10.GÜN KEMER – ANTALYA
Kötü haber, rafting deki soğuk sudan dolayı sanırım midemi üşüttüm ve feci derecede su kaybediyorum.
Antalya girişi:
Bu durumun psikolojime yansımasını engellemeye çalışıyorum, eşime fark ettirmiyorum ama sancı çeker hale geldim. İstediğimiz zaman çıkamadık yola. Çıkmamayı da düşündük. Son gün ha gayret. Su takviyesi, eczane arayıp ilaç falan da bulunca az çok düzeldim. Dün meyve ağırlıklı beslenmemizin de etkisi oldu sanırım.
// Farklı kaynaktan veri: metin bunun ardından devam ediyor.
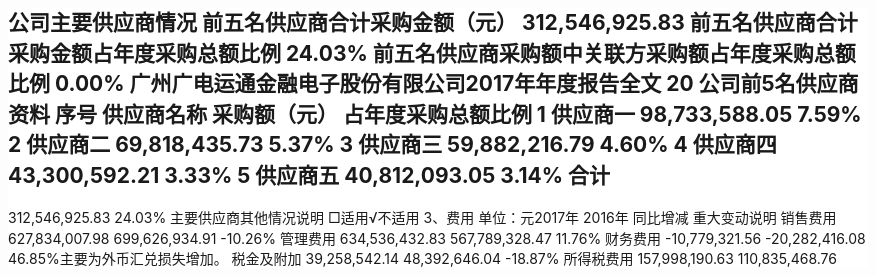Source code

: 公司主要供应商情况
前五名供应商合计采购金额（元）
312,546,925.83
前五名供应商合计采购金额占年度采购总额比例
24.03%
前五名供应商采购额中关联方采购额占年度采购总额比例
0.00%
广州广电运通金融电子股份有限公司2017年年度报告全文
20
公司前5名供应商资料
序号
供应商名称
采购额（元）
占年度采购总额比例
1
供应商一
98,733,588.05
7.59%
2
供应商二
69,818,435.73
5.37%
3
供应商三
59,882,216.79
4.60%
4
供应商四
43,300,592.21
3.33%
5
供应商五
40,812,093.05
3.14%
合计
--
312,546,925.83
24.03%
主要供应商其他情况说明
□适用√不适用
3、费用
单位：元2017年
2016年
同比增减
重大变动说明
销售费用
627,834,007.98
699,626,934.91
-10.26%
管理费用
634,536,432.83
567,789,328.47
11.76%
财务费用
-10,779,321.56
-20,282,416.08
46.85%主要为外币汇兑损失增加。
税金及附加
39,258,542.14
48,392,646.04
-18.87%
所得税费用
157,998,190.63
110,835,468.76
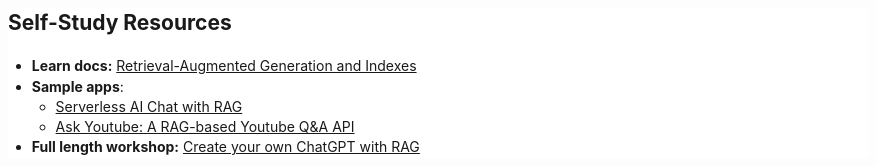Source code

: ## Self-Study Resources

- **Learn docs:** [Retrieval-Augmented Generation and Indexes](https://learn.microsoft.com/azure/ai-studio/concepts/retrieval-augmented-generation)
- **Sample apps**:
  * [Serverless AI Chat with RAG](https://github.com/Azure-Samples/serverless-chat-langchainjs/)
  * [Ask Youtube: A RAG-based Youtube Q&A API](https://github.com/Azure-Samples/langchainjs-quickstart-demo)
- **Full length workshop:** [Create your own ChatGPT with RAG](https://moaw.dev/workshop/gh:azure-samples/azure-openai-rag-workshop/docs/workshop-qdrant.md)

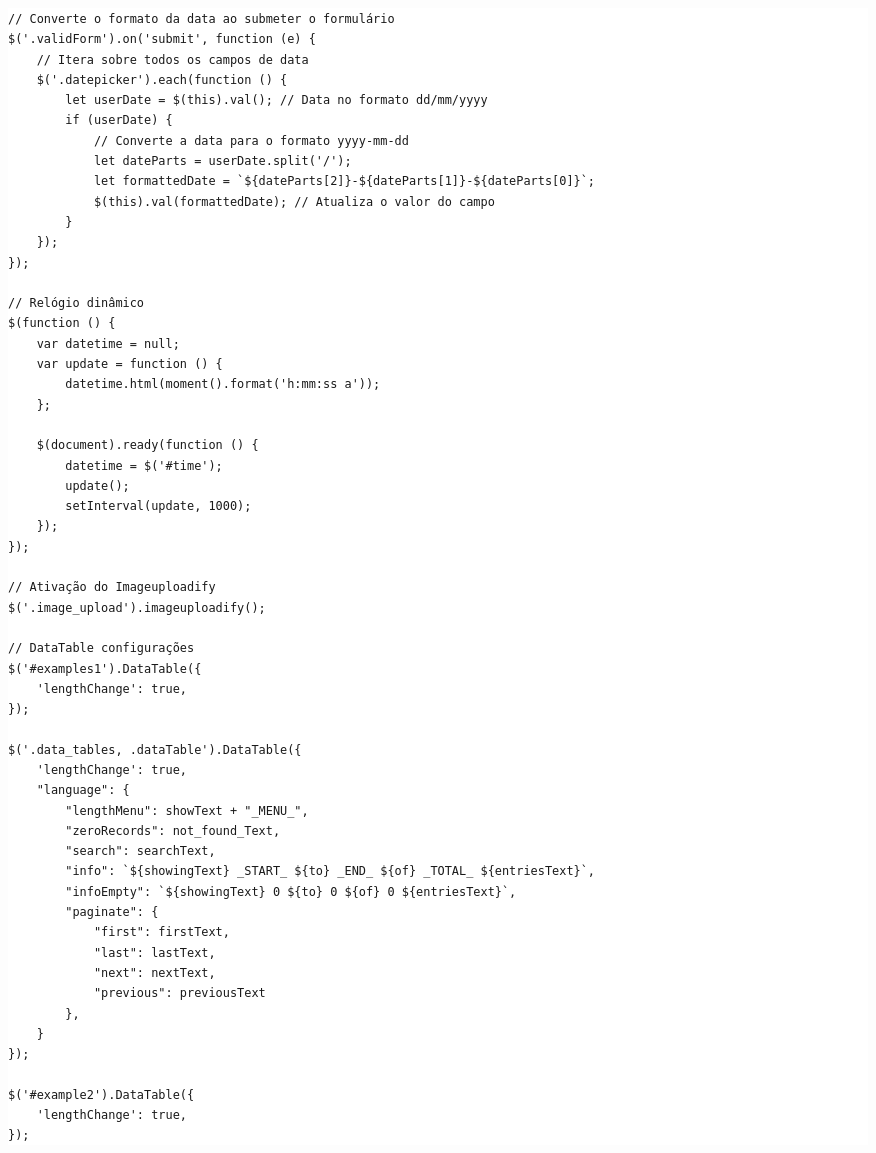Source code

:     // Converte o formato da data ao submeter o formulário
    $('.validForm').on('submit', function (e) {
        // Itera sobre todos os campos de data
        $('.datepicker').each(function () {
            let userDate = $(this).val(); // Data no formato dd/mm/yyyy
            if (userDate) {
                // Converte a data para o formato yyyy-mm-dd
                let dateParts = userDate.split('/');
                let formattedDate = `${dateParts[2]}-${dateParts[1]}-${dateParts[0]}`;
                $(this).val(formattedDate); // Atualiza o valor do campo
            }
        });
    });

    // Relógio dinâmico
    $(function () {
        var datetime = null;
        var update = function () {
            datetime.html(moment().format('h:mm:ss a'));
        };

        $(document).ready(function () {
            datetime = $('#time');
            update();
            setInterval(update, 1000);
        });
    });

    // Ativação do Imageuploadify
    $('.image_upload').imageuploadify();

    // DataTable configurações
    $('#examples1').DataTable({
        'lengthChange': true,
    });

    $('.data_tables, .dataTable').DataTable({
        'lengthChange': true,
        "language": {
            "lengthMenu": showText + "_MENU_",
            "zeroRecords": not_found_Text,
            "search": searchText,
            "info": `${showingText} _START_ ${to} _END_ ${of} _TOTAL_ ${entriesText}`,
            "infoEmpty": `${showingText} 0 ${to} 0 ${of} 0 ${entriesText}`,
            "paginate": {
                "first": firstText,
                "last": lastText,
                "next": nextText,
                "previous": previousText
            },
        }
    });

    $('#example2').DataTable({
        'lengthChange': true,
    });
Yolda buna da çok dikkat etmek gerekiyor. Daha sık mola vererek devam ediyoruz, Kargıcak vb. adını hatırlayamadığım müthiş plajlar var yolda. Burada birkaç tünel var. Biz tünellerde bisiklet solda kalacak şekilde yürümeyi tercih ettik. Yol arada hafif yükseliyor ama rampa falan sayılmaz bunlar. Ve Antalya tabelası. Geride kalan yaklaşık 750 km. Yorgunluk , karın ağrısı hepsi geçti. Az sonra Konyaaltı plajındayız.Burada yılların bisikletçisi Tayyar abi ile karşılaşıyoruz. Bu sene bizle ters yönde 8 kişi halinde Finike Marmaris ( caretta ) turu yapmışlar. Antalya şehir içinde turluyoruz. Kale içine gidiyoruz.
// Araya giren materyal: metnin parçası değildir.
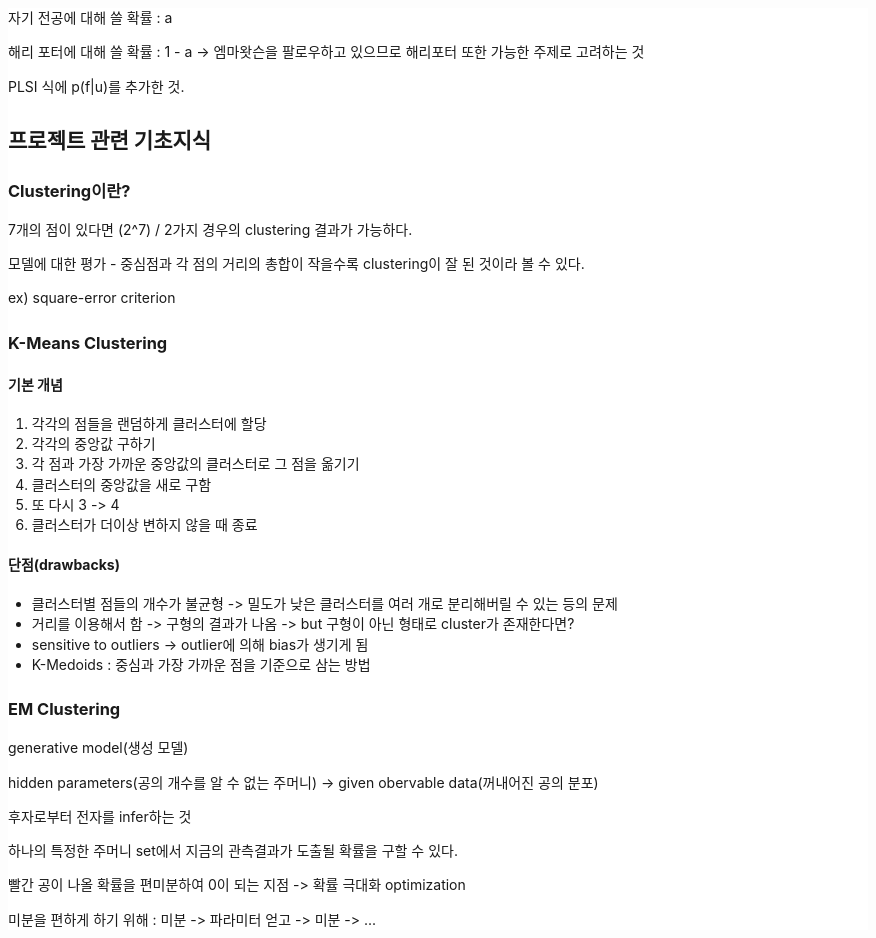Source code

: 자기 전공에 대해 쓸 확률 : a

해리 포터에 대해 쓸 확률 : 1 - a -> 엠마왓슨을 팔로우하고 있으므로 해리포터 또한 가능한 주제로 고려하는 것

PLSI 식에 p(f|u)를 추가한 것.





## 프로젝트 관련 기초지식

### Clustering이란?

7개의 점이 있다면 (2^7) / 2가지 경우의 clustering 결과가 가능하다.

모델에 대한 평가 - 중심점과 각 점의 거리의 총합이 작을수록 clustering이 잘 된 것이라 볼 수 있다.

ex) square-error criterion





### K-Means Clustering

#### 기본 개념

1. 각각의 점들을 랜덤하게 클러스터에 할당
2. 각각의 중앙값 구하기
3. 각 점과 가장 가까운 중앙값의 클러스터로 그 점을 옮기기
4. 클러스터의 중앙값을 새로 구함
5. 또 다시 3 -> 4
6. 클러스터가 더이상 변하지 않을 때 종료



#### 단점(drawbacks)

- 클러스터별 점들의 개수가 불균형 -> 밀도가 낮은 클러스터를 여러 개로 분리해버릴 수 있는 등의 문제
- 거리를 이용해서 함 -> 구형의 결과가 나옴 -> but 구형이 아닌 형태로 cluster가 존재한다면?
- sensitive to outliers -> outlier에 의해 bias가 생기게 됨
- K-Medoids : 중심과 가장 가까운 점을 기준으로 삼는 방법





### EM Clustering

generative model(생성 모델)

hidden parameters(공의 개수를 알 수 없는 주머니) -> given obervable data(꺼내어진 공의 분포)

후자로부터 전자를 infer하는 것

하나의 특정한 주머니 set에서 지금의 관측결과가 도출될 확률을 구할 수 있다.

빨간 공이 나올 확률을 편미분하여 0이 되는 지점 -> 확률 극대화 optimization

미분을 편하게 하기 위해 : 미분 -> 파라미터 얻고 -> 미분 -> ...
İçimizde devam etmek var, bundan sonrası daha kolay zaten. Ancak Formula 1 yarışlarında görevliyim ve tarih yaklaşıyor. Otobüs biletlerini bayiden alıyoruz, ama otogara kadar gitmeliyiz, servisin bizi bisikletlerle alacağını düşünmek saflık olur. Otogarda yoğun bir kalabalık, bisikletleri bagaja verilecek hale getirmemizi izliyor. 2. otobüs mücadelesini de kazanıyoruz. Ama bu sefer duygu sömürüsü yaparak. Yayla yolundan 4 saatte Denizli’deyiz. Otobüste sürekli uyuyoruz. Çünkü artık araçla yolculukta görülecek bir şeyler olduğuna inanmıyoruz. Şimdiden Akdeniz’in devamını ( Antalya – İskenderun )ve Karadeniz’i planlamaya başladık. Şehir içinde de kullanacağız artık bisikletlerimizi. Yol boyu selam veren , korna çalan, yardım teklif eden ve özellikle bu yolculuğu benimle paylaşan eşime teşekkür ederim.